* The task
Note how many lines in the following material mention "Belok", then give that number by itself.

=======

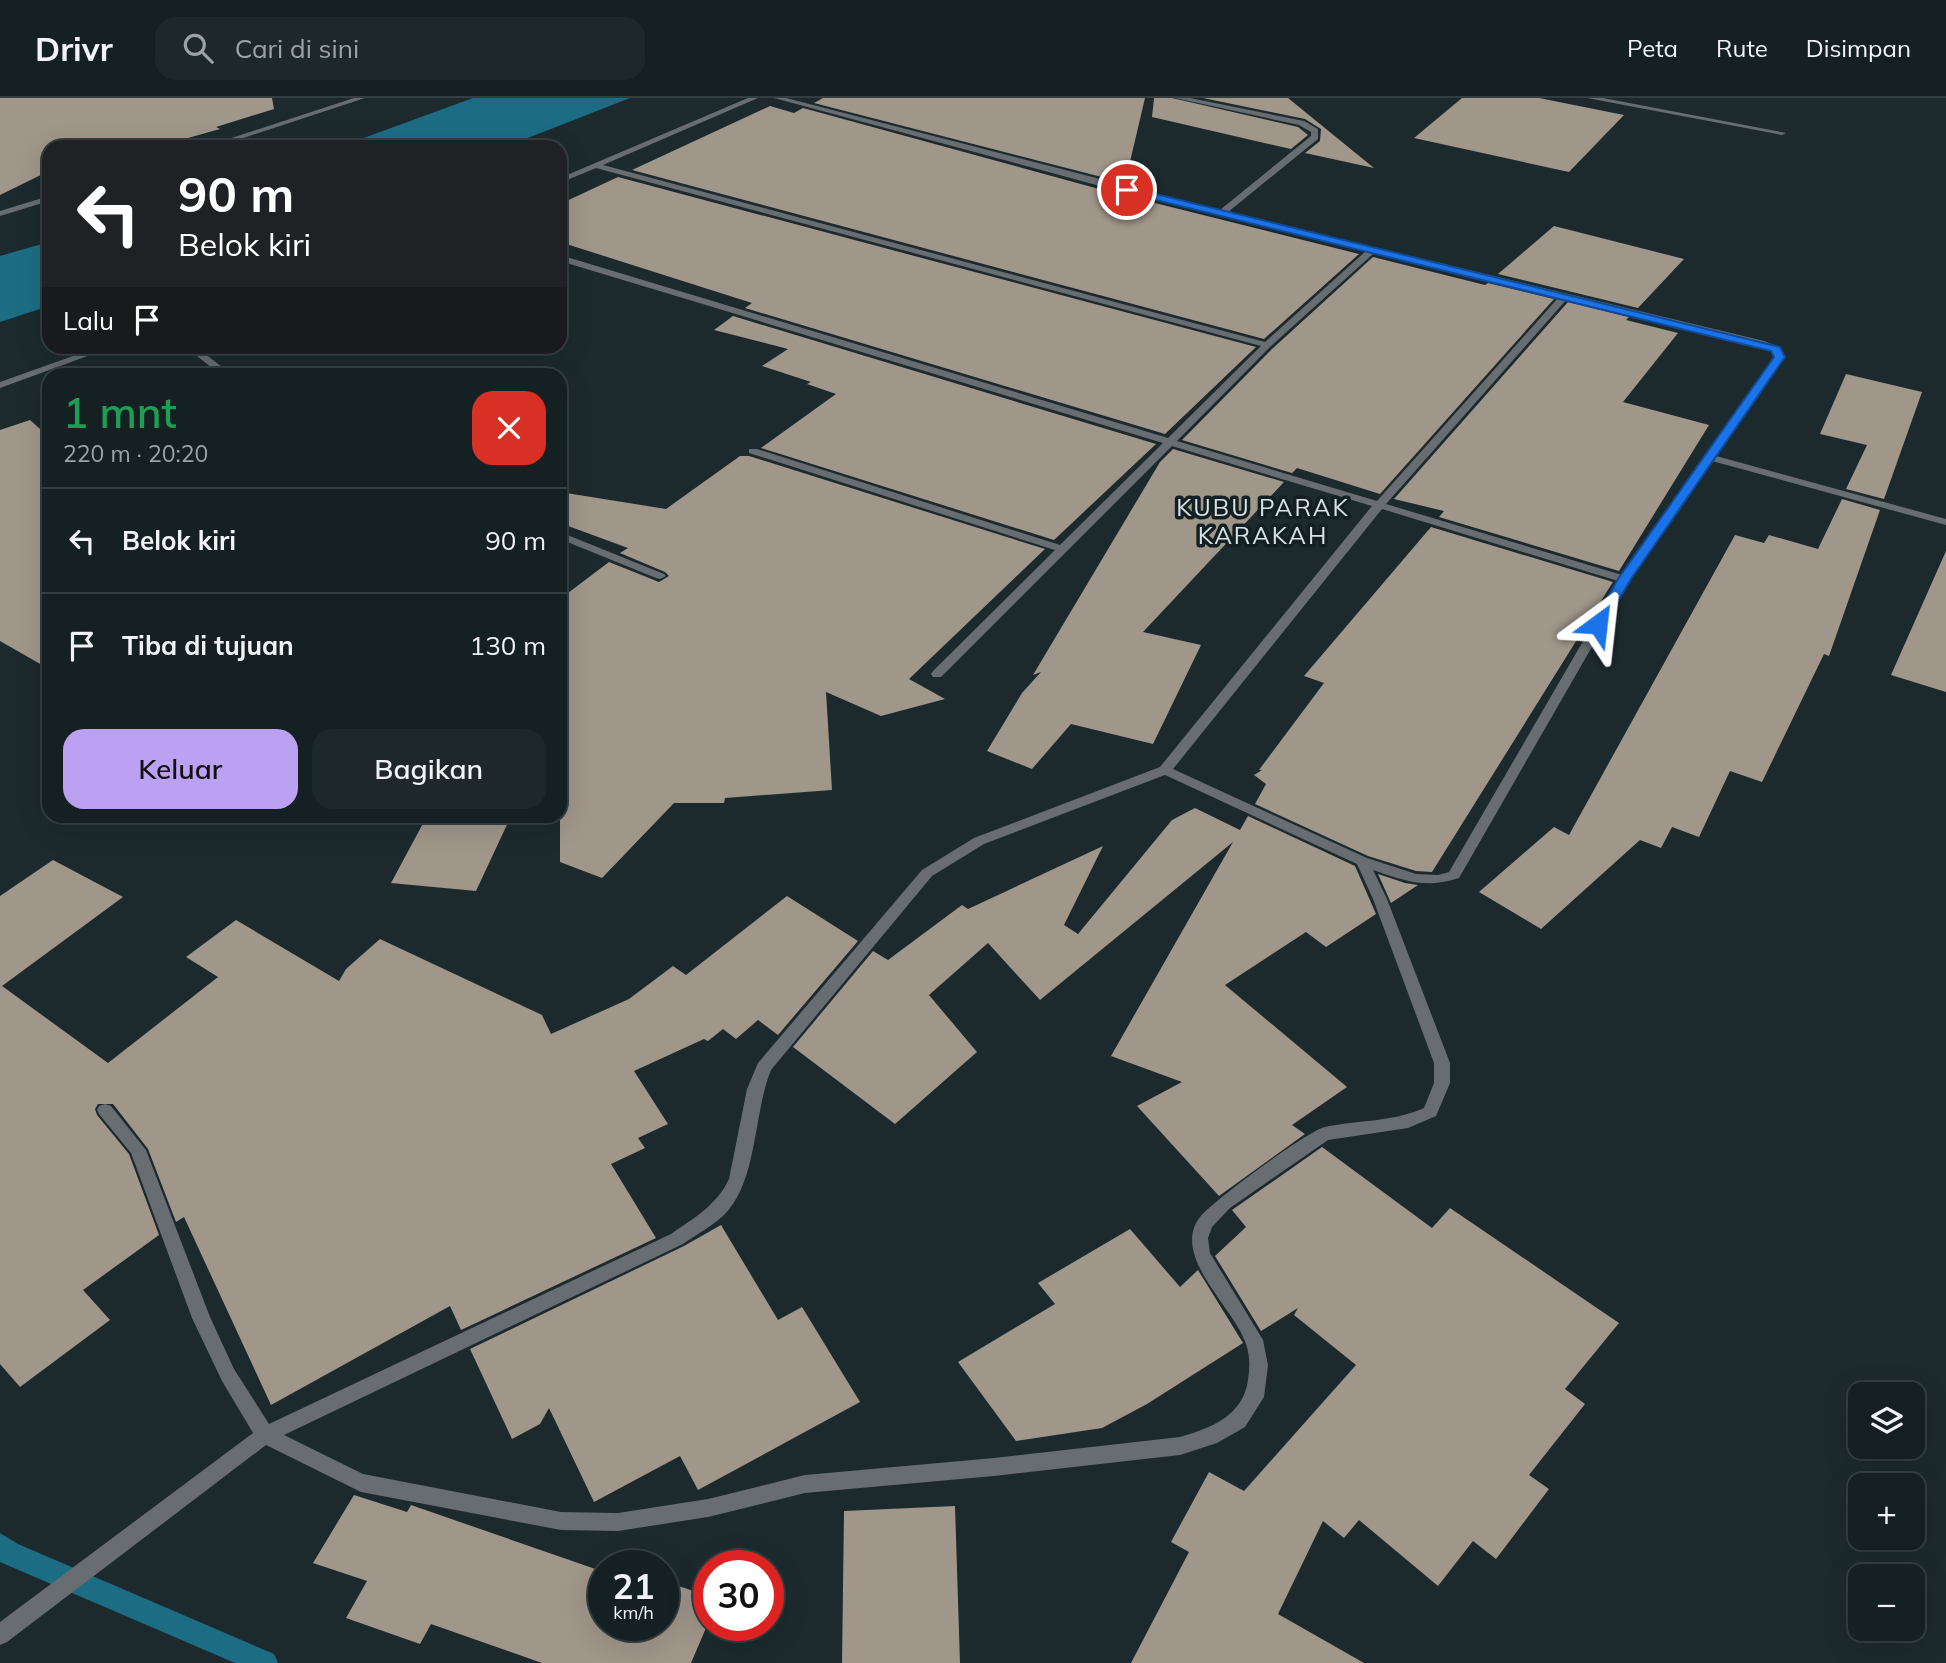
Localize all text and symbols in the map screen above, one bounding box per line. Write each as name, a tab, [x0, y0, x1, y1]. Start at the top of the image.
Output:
search box	[155, 17, 645, 80]
text: Drivr	[35, 28, 113, 69]
icon: search	[179, 29, 217, 67]
text: Cari di sini	[235, 32, 359, 65]
text: Peta	[1627, 33, 1678, 63]
text: Rute	[1716, 33, 1768, 63]
text: Disimpan	[1806, 33, 1911, 63]
pin	[1097, 160, 1157, 220]
text: 90 m	[178, 163, 294, 224]
icon: left	[63, 168, 154, 259]
icon: arrive	[1108, 171, 1146, 209]
text: Belok kiri	[178, 224, 311, 264]
icon: arrive	[128, 301, 166, 339]
text: Lalu	[63, 304, 114, 337]
text: 1 mnt	[63, 386, 177, 439]
button: close	[472, 391, 546, 465]
text: 220 m · 20:20	[63, 439, 208, 468]
district label: KUBU PARAK KARAKAH	[1176, 492, 1350, 550]
icon: left	[63, 522, 101, 560]
text: Belok kiri	[122, 524, 236, 557]
text: 90 m	[485, 524, 546, 557]
position arrow	[1561, 587, 1635, 661]
icon: arrive	[63, 627, 101, 665]
text: Tiba di tujuan	[122, 629, 294, 662]
text: 130 m	[470, 629, 546, 662]
button: Keluar	[63, 729, 298, 809]
button: Bagikan	[312, 729, 546, 809]
map controls	[1848, 1382, 1925, 1641]
button: layers	[1848, 1382, 1925, 1459]
button: +	[1848, 1473, 1925, 1550]
speed limit sign: 30	[693, 1550, 784, 1641]
text: 21	[612, 1564, 655, 1608]
button: −	[1848, 1564, 1925, 1641]
text: km/h	[613, 1601, 654, 1624]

=======

* Answer box
2